いわば耳と技術の連携プレーが、良い演奏をするためには不可欠です。

 

以上の理由により、お子さま方には早くから、自らの奏でる音を客観的に聴く習慣を身につけていただく必要があります。

そして、常に自身の音色をよく聴き、さらには良い音をたくさん耳にする事で、より適切な奏法を選択し、音の良し悪しを判別するための聴く力が育成されていくのです。

 

絶対音感トレーニング/その他の指導内容

当教室では絶対音感の習得を目的としたカリキュラムを取り入れております。

「一音会」創設者である、江口寿子先生により考案された「江口式絶対音感プログラム」を用い、耳が一定の段階まで発達する以前にトレーニングを開始されたお子さまには、絶対音感を100%取得していただけます。

その他、リトミックやソルフェージュ、相対音感トレーニング、指の強化などを組み合わせたレッスンにより、高い水準での総合的な基礎力を、徹底して身につけていただけるよう指導致します。

 

基礎力育成を経て目指すもの

偉大な作曲家達が、数百年も前に遺した作品の数々は、これだけ時を経た今もなお演奏され続け、多くの方々に感動を与えています。

その所以は、何よりクラシック音楽が美しく、崇高な芸術である事に他なりません。

遺された楽譜や文献、様々な逸話から得られる手がかりを頼りに、作曲家達の

「こんなふうに弾いて欲しい!」
「こんなふうに表現して欲しい!」

という願いを、より忠実に再現(演奏)する事で、その魅力を最大限に体感する事ができます。

 

クラシック音楽を再現する際の譜読みとは、単に譜面上の音符を羅列して、鍵盤を叩く作業ではありません。

演奏に於ける定則を理解した上で、印字された音符や記号にとどまらない、様々な表現の糸口を楽譜から見出す事こそが、本当の意味での読譜なのです。

また、正しい読譜を経て形成された、脳内の理想の演奏が、どれほど明確であったとしても、テクニックの不足により、それを実際の演奏で表現できない事が増えてしまうと、ピアノ演奏そのものを苦痛と感じる懸念があります。

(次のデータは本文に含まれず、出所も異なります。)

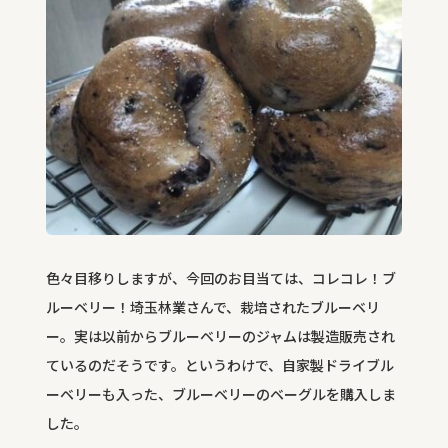
色々目移りしますが、今回のお目当ては、コレコレ！ブ
ルーベリー！埼玉林業さんで、栽培されたブルーベリ
ー。実は以前からブルーベリーのジャムは製造販売され
ているのだそうです。というわけで、自家製ドライブル
ーベリーも入った、ブルーベリーのベーグルを購入しま
した。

とはいえ、安定したフォームを身につけ、指をしっかりと鍛えておく事で、たとえ技術的に困難な箇所に直面しても充分に弾きこなせます。

 

さらには、自らの奏でる音を注意深く聴きつつ、指先の感覚を研ぎ澄ませ、多彩なタッチを駆使して理想の音色作りに励む事で、いずれ自身の演奏が、思い描いたものと重なっていくのです。

当教室で培うことが出来る徹底した基礎能力は、幼少期にとどまらず、お子さま方が晴れて憧れの曲や難関な作品に挑戦する際にも、効率的な読譜や豊かな表現を可能とし、さらには技術的な障壁や、演奏に対するコンプレックスを取り除くという意味でも、大いに役立つはずです。

将来的にピアノを趣味のひとつとされても、また一方で音大進学を目指す道を選択されても、当教室で学ばれるお子さま方には、生涯を通して、ピアノ演奏を心から楽しんでいただきたいと強く願っております。

それを可能にするための基盤となる能力を、しっかりと身につけていただく事が、当教室のモットーです。

 

以上のような指導を継続する事で、クラシック音楽の魅力を継承していく所存です。

そして、常にお子さま方の音楽人生における拠り所であり続けられるよう、尽力してまいります。